#### TASK PROMPT
Tell me how many lines in the data below hold the string "peace", and say nothing else.

#### SUPPLIED RECORDS
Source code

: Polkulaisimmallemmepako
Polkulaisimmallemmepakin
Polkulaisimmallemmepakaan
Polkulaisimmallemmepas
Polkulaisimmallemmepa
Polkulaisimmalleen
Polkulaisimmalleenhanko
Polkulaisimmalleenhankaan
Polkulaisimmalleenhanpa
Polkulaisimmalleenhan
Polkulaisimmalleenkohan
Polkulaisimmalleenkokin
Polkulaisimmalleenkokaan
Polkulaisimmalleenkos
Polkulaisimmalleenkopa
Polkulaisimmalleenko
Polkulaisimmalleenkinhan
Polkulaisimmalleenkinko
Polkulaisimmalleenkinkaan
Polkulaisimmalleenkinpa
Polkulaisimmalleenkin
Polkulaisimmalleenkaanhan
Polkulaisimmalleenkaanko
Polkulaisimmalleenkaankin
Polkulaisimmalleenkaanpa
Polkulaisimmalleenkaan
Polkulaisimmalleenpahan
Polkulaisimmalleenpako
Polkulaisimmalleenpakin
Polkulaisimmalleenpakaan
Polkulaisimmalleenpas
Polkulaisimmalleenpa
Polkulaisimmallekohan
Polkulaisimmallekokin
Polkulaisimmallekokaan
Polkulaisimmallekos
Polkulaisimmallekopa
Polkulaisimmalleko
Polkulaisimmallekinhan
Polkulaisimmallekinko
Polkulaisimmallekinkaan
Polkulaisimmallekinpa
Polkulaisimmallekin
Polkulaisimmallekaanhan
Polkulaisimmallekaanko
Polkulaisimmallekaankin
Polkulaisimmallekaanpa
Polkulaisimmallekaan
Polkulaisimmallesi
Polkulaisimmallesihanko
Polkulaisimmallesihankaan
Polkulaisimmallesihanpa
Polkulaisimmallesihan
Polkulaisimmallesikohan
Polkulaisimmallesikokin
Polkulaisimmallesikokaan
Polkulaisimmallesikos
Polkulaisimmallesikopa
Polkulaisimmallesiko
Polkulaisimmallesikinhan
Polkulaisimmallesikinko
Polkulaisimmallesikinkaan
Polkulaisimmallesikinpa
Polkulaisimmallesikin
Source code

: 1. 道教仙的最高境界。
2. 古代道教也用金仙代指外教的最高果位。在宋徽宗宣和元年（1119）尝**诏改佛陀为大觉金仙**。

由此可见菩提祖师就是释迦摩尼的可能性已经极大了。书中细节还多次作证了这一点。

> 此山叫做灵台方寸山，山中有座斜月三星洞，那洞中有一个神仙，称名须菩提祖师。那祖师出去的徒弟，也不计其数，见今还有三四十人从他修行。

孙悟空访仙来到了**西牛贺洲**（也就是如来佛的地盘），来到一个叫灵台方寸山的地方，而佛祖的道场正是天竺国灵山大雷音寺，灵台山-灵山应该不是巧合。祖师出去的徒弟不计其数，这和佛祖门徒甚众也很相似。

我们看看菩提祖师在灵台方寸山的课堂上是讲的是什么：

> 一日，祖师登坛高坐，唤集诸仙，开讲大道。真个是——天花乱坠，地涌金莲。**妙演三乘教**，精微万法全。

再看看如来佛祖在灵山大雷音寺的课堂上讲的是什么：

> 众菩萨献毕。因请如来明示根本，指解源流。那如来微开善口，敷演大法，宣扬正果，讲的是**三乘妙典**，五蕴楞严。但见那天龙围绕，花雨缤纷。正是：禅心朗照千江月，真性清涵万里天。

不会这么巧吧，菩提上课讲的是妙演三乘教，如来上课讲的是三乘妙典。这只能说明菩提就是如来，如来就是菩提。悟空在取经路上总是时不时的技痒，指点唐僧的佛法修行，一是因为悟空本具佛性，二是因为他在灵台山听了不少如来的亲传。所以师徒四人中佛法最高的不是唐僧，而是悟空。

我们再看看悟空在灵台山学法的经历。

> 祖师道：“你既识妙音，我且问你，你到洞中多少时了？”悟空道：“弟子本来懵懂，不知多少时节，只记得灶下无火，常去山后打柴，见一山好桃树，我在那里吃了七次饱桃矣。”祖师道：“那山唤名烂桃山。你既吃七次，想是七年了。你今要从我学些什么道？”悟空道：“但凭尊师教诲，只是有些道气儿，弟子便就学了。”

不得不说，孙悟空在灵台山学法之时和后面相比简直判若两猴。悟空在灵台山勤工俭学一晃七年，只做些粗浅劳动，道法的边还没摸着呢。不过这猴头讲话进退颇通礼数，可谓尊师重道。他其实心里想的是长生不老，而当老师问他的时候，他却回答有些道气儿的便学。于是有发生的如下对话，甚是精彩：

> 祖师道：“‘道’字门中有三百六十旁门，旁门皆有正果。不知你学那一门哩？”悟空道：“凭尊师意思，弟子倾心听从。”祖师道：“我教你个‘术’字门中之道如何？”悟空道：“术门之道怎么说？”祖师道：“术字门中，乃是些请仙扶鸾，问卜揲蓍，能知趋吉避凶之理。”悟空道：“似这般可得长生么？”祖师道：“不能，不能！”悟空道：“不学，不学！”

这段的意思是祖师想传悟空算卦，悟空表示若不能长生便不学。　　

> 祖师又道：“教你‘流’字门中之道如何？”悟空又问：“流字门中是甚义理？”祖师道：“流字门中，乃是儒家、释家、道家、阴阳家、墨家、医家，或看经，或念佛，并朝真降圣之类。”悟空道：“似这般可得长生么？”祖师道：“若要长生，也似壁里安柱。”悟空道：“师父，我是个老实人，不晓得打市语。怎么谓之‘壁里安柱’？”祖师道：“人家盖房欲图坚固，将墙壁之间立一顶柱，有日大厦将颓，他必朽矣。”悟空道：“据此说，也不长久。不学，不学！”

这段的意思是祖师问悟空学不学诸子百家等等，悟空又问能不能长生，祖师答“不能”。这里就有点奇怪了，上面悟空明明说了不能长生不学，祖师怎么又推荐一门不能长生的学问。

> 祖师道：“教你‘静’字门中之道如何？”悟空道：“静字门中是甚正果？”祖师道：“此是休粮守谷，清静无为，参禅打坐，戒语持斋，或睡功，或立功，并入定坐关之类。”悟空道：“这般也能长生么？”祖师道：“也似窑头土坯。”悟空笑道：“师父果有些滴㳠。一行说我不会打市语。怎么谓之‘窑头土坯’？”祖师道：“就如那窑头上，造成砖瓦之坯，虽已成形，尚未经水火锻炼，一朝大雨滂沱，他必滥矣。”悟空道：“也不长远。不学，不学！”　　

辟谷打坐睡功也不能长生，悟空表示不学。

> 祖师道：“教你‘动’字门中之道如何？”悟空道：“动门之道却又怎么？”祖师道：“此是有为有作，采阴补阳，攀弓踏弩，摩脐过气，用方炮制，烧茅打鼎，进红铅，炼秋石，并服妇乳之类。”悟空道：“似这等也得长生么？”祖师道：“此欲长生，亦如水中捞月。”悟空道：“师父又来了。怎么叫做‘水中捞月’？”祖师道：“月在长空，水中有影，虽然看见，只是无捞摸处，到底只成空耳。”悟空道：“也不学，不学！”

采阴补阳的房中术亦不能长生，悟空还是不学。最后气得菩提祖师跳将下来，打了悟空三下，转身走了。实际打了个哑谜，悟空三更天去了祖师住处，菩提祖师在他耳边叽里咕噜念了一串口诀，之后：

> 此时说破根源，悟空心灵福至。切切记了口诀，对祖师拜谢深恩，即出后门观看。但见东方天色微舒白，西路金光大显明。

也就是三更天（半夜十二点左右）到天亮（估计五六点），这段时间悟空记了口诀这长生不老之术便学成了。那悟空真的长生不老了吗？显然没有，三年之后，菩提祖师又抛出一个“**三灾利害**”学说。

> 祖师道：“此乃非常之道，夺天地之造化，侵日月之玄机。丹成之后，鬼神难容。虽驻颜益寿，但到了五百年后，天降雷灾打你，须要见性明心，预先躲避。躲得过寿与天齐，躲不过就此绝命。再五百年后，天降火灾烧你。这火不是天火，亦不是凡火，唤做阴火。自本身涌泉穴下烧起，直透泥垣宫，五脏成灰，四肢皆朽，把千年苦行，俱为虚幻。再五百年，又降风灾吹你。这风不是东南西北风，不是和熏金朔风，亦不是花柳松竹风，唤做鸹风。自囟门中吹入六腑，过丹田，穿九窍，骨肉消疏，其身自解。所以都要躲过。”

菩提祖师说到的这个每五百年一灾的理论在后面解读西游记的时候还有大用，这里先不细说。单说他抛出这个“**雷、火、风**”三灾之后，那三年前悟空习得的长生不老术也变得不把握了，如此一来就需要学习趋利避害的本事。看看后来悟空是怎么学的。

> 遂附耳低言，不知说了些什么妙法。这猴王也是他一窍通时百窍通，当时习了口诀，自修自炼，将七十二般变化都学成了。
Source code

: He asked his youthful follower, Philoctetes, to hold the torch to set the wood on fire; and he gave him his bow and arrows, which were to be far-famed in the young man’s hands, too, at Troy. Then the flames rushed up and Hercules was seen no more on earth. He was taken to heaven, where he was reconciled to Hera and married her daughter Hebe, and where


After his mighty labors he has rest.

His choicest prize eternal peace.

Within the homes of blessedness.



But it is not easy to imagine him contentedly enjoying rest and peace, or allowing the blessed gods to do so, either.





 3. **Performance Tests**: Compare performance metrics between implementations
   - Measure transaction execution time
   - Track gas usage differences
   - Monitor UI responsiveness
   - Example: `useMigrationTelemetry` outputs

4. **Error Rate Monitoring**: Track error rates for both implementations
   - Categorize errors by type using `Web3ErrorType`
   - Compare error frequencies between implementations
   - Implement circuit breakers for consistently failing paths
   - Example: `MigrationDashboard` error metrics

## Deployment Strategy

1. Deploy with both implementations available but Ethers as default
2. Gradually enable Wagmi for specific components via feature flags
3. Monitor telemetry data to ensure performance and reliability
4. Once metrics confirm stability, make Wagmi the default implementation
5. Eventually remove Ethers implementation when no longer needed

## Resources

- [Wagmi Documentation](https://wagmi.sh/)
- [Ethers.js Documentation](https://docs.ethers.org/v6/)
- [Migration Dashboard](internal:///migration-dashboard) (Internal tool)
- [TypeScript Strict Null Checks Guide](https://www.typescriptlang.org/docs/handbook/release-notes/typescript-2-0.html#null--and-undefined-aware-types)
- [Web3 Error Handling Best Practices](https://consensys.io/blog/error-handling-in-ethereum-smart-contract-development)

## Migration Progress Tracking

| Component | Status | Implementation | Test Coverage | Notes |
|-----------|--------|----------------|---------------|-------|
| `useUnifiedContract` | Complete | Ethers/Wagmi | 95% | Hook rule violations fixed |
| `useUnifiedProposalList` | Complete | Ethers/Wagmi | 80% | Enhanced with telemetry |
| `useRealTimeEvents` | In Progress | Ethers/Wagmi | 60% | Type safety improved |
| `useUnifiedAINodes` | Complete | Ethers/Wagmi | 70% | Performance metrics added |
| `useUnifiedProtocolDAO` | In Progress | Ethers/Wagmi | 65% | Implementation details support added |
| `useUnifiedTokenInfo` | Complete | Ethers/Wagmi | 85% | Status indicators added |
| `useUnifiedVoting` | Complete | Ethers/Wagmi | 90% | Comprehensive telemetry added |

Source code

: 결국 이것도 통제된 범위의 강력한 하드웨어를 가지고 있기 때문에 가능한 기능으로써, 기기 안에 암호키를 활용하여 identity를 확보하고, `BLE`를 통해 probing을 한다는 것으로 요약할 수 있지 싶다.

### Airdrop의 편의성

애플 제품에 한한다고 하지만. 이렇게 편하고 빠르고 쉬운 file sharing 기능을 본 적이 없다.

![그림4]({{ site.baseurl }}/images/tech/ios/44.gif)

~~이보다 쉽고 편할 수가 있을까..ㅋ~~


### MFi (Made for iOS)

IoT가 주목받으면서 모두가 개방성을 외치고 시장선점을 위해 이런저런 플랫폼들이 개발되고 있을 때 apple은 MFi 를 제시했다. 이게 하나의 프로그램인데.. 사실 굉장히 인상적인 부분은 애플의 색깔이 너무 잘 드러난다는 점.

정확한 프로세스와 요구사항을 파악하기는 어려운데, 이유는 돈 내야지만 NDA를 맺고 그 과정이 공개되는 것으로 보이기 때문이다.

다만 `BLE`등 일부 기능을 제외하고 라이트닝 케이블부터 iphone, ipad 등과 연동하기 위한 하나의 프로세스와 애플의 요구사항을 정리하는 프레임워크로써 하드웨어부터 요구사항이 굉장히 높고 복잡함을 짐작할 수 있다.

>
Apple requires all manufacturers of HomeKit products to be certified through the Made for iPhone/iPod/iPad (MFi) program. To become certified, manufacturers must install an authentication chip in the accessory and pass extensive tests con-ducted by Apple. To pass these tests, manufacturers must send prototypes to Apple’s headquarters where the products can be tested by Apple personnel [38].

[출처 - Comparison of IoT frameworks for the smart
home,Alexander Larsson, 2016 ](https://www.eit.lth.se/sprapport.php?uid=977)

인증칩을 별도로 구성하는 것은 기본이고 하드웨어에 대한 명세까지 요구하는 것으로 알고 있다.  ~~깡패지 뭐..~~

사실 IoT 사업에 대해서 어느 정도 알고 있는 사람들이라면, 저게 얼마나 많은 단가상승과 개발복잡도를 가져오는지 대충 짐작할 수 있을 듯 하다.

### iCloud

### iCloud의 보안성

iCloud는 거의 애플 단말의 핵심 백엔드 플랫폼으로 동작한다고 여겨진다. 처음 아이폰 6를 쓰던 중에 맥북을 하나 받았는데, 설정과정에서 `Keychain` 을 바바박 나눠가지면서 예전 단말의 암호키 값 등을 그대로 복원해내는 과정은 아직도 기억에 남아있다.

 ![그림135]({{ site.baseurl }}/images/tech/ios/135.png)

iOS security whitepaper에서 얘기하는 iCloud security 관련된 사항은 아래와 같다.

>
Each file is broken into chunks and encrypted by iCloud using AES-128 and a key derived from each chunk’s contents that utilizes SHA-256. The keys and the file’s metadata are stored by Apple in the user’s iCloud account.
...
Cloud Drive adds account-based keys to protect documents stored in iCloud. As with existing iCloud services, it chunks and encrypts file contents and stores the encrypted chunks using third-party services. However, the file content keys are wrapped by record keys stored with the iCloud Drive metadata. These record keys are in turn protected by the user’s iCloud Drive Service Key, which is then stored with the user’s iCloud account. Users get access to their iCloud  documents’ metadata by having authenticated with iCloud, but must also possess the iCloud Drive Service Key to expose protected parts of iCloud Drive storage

#### SOLUTION FOR THIS PROBLEM
2